Construction is strictly fallible: `from_hex(&str)`,
`TryFrom<&str>`, `TryFrom<String>`, `FromStr`, and the
`Deserialize` adapter all share the same `validate(&str)` ABNF
check. The decision is normative — a future contributor proposing
`From<String> for Sha256` for canonical-template consistency
should be referred to this section.
### NIST FIPS 180-4 oracle for raw-digest → hex tests (bd:JMAP-sf5h.8)
`from_borrowed_array_formats_canonical_lowercase_hex` and
`from_owned_array_delegates_to_borrowed_path` use the SHA-256 of
the empty string (`e3b0c4...b855`) hand-copied from NIST
FIPS 180-4 as the test oracle. The vector is **not** computed at
test time via `sha2::Sha256::digest()`. Doing so would close the
oracle loop: any nibble-ordering or character-table bug in the
`From<&[u8; 32]>` impl would emit the same wrong digest the test
expects, and the test would still pass. The independent oracle
catches that class of bug. The decision is workspace-policy
("Test oracles must be independent of the code under test" —
workspace AGENTS.md "Test Integrity").
### Extras-preservation policy (JMAP-lbdy)
The `CidCapability` struct, once it ships in a follow-up bead, will
carry the workspace's standard `extra` field per the
extras-preservation policy:
```rust
#[serde(flatten, default, skip_serializing_if = "serde_json::Map::is_empty")]
pub extra: serde_json::Map<String, serde_json::Value>,
```
`Sha256` is a newtype wrapping a single `String` value and is
**out of scope** for the extras policy per workspace AGENTS.md
(see "extras-preservation policy" → "Out of scope" → "Newtypes
wrapping a single value").
## History
- bd:JMAP-v9py is the parent epic ("Compliance sweep …
implement draft-atwood-jmap-cid-00").
- bd:JMAP-v9py.11 created the crate scaffolding.
- bd:JMAP-v9py.12 added the `Sha256` typed shape with parse-time
ABNF validation.
- bd:JMAP-v9py.13 (closed 2026-05-13) wired the `Sha256` field
into the Blob upload response surface in `jmap-base-client`
(`crate-jmap-base-client/src/blob.rs:83`).

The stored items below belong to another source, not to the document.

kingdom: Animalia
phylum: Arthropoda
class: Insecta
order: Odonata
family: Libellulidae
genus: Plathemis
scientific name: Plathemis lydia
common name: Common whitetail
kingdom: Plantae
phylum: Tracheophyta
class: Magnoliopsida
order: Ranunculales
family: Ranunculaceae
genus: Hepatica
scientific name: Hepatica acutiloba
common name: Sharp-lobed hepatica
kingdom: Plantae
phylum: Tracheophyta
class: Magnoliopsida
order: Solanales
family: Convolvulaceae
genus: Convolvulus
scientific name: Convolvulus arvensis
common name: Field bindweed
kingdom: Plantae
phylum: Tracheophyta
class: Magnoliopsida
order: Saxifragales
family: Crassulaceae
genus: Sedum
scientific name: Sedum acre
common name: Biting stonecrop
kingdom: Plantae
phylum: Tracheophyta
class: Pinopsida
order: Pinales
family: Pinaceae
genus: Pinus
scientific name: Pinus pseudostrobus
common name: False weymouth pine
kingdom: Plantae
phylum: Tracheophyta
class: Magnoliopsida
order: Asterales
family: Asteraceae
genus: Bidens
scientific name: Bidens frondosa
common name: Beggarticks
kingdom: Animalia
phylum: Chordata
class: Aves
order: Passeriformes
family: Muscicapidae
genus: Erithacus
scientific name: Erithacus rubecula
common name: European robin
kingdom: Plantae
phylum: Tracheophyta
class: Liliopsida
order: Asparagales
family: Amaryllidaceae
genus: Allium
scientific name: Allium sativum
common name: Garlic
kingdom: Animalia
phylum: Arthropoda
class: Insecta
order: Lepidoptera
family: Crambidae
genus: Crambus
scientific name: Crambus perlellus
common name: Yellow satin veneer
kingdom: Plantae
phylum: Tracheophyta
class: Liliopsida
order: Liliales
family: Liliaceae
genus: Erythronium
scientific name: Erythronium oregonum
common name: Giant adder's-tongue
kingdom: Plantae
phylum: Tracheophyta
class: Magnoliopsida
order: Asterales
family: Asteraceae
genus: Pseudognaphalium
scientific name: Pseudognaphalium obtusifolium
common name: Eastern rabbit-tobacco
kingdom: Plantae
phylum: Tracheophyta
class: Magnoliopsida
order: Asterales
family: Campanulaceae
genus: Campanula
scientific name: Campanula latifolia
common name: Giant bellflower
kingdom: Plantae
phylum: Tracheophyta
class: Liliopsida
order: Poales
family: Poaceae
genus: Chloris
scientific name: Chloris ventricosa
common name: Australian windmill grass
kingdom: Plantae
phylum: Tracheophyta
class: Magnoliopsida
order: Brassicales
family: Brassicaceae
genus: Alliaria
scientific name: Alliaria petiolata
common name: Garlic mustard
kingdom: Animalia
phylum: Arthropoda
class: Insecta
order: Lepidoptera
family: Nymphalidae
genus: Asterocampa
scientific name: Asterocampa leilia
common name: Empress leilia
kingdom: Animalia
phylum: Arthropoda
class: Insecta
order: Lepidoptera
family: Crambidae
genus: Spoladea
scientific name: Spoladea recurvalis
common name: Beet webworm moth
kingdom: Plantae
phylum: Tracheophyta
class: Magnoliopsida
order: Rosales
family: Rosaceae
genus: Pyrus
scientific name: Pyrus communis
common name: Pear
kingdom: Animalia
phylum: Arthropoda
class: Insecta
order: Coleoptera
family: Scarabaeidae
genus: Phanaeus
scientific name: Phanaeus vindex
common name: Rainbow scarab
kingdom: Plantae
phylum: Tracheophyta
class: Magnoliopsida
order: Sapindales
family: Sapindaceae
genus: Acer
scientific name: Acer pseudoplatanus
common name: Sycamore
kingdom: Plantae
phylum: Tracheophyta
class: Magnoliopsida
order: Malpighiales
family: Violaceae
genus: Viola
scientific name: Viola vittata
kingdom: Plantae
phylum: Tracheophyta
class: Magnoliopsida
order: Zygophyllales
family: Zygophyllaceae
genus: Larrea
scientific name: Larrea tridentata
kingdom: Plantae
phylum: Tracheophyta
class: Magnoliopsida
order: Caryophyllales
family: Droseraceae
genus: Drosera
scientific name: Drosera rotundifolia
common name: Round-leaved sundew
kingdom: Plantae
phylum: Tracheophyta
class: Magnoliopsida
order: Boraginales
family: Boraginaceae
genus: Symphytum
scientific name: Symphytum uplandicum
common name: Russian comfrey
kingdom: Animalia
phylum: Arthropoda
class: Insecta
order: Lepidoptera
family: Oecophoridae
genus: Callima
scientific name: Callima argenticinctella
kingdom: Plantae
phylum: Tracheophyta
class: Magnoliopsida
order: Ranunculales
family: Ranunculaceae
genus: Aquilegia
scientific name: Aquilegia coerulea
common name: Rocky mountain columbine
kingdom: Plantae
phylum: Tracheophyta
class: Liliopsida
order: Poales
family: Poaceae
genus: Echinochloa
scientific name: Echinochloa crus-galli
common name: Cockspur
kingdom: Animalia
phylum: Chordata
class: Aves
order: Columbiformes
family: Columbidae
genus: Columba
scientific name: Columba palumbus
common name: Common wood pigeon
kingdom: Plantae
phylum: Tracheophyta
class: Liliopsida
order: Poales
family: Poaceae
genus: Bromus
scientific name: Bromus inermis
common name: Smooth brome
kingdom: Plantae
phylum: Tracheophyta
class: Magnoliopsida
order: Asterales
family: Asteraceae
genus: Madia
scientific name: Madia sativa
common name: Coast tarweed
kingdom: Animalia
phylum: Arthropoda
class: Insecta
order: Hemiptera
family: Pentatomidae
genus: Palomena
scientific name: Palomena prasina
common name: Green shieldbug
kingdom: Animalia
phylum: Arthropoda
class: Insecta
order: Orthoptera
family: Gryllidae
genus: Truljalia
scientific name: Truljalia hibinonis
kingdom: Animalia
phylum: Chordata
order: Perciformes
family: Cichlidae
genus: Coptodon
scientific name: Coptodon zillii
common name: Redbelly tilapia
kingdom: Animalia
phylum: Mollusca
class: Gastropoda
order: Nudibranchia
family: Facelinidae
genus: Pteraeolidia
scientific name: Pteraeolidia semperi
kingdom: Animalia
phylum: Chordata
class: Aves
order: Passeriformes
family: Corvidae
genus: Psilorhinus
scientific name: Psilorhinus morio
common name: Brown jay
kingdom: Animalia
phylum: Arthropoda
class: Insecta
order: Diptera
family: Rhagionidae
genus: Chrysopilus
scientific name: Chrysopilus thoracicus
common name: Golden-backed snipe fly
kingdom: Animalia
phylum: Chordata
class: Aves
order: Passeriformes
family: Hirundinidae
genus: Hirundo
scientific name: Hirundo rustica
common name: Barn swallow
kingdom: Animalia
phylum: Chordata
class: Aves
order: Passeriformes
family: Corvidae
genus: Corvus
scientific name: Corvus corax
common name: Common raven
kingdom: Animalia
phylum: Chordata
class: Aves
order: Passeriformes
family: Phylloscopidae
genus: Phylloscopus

- bd:JMAP-v9py.14 (closed 2026-05-13) added the `supports_cid()`
Session advertisement detection in `jmap-base-client`
(`crate-jmap-base-client/src/request.rs:226`).
- bd:JMAP-sf5h is the post-landing review epic. Findings .11
(JMAP_CID_URI constant), .10 (per-variant non_exhaustive on the
parse-error enum), .4 (from_bytes → from_raw_digest rename),
.3 (serde_json → dev-dependencies), and .1 (this docs sweep)
closed in the same pass; remaining children track API-contract
forward-compat and idiom-pass findings.